Il faut dire que nous avons dû tourner en rond pendant une heure avant de trouver la première balise, car un boucher assoiffé de sang nous désorientait et nous suivait partout où on allait. On en a lâché, des cris, au début de la course d’orientation, et mon traumatisme fait que je ne me souviens plus très bien des dix mots faussement latins que nous avons trouvés, seulement de “Ikeax”, “Patrick Fioris”, “Beelzebub”, “In Nomine”. Il est d’ailleurs assez difficile pour moi d’écrire cet article, car ma mémoire est en plein refoulement des images de visages ensanglantés que j’ai vus et des sprints en détresse que j’ai tapés.

Après une heure durant laquelle j’étais complètement débordée par mes émotions, on s’est ressaisi·e·s et on s’est dit qu’il fallait commencer à collaborer avec les autres survivant·e·s qu’on croisait – qui étaient, pour la plupart, aussi paumé·e·s que nous – et qu’il fallait surtout apprendre à utiliser cette foutue boussole et à se repérer sur la carte – et non pas sur Google Maps, même si c’était tentant. On a décidé de suivre les sentiers, en se disant qu’il y aurait forcément une logique à tout ce bordel. Plus on s’enfonçait dans la forêt, plus les zombies se faisaient rares. Et puis, globalement, tout le monde commençait à fatiguer.

On a fini avec -11 points, vous vous rendez compte ? (© Zomb’in The Dark)

Un test pour votre amitié

Il était très divertissant de découvrir “les personnages” et “les cris signatures” de chaque zombie : certains n’osaient pas s’approcher mais criaient, d’autres nous poursuivaient allègrement sur 500 mètres ; certains étaient bruyants et agiles, d’autres lents et silencieux ; certains lâchaient des cris immondes de dinosaure ou de cochon égorgé, d’autres d’humain·e·s en pleine agonie. Un conseil : choisissez bien vos partenaires de course car, oui, il y aura quelques frictions, surtout quand il faudra se mettre d’accord sur le chemin à prendre : “À gauche ou à droite ?” sera le dilemme qu’il faudra répétitivement résoudre en groupe. C’est une épreuve exténuante qui remettra votre amitié en question. Jusqu’où ira votre solidarité ? Vous sacrifierez-vous pour votre ami·e ou courrez-vous pour sauver votre peau ?

Au bout de deux heures de balade morbide, on a pris conscience qu’on était totalement perdu·e·s et qu’il fallait qu’on trouve le chemin du retour.
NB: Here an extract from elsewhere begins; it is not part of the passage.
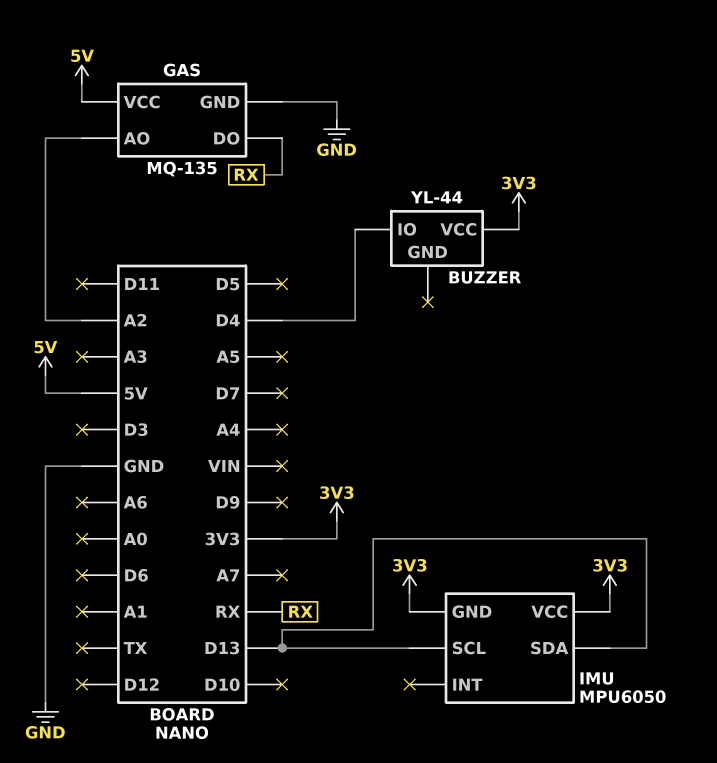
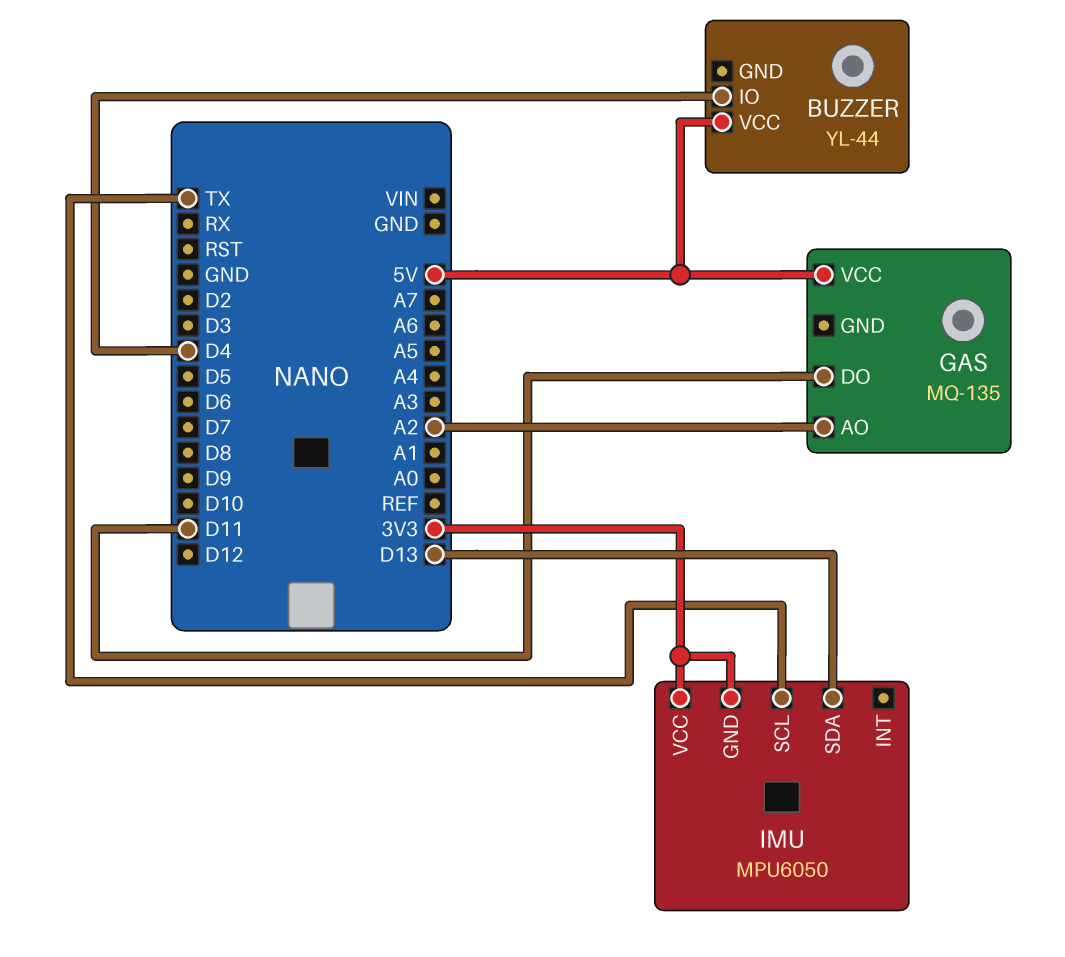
BUZZER pin VCC: 3V3 -> 5V
GAS pin DO: RX -> D11
GAS pin GND: GND -> none
IMU pin SCL: D13 -> TX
À ce stade, on ne jouait plus, et par manque de vigilance, on a perdu une vie chacun·e. On a fini par demander notre chemin à des zombies, les mêmes qui venaient de nous prendre nos vies, et par ouvrir… Google Maps. En marchant, on est tombé·e·s sur deux zombies qui voulaient aussi rentrer. On a tourné pendant vingt minutes, lessivé·e·s par tous ces intestins qu’on a remués pendant des heures, puis on a regagné la civilisation. Miracle ! Au loin, une route et des lumières, qui ne venaient pas de lampes frontales fuyantes. Une chose est sûre : on ne sera pas armé·e·s face à une apocalypse zombie, car on a terminé avec un score de -11 points. Ne comptez pas sur nous.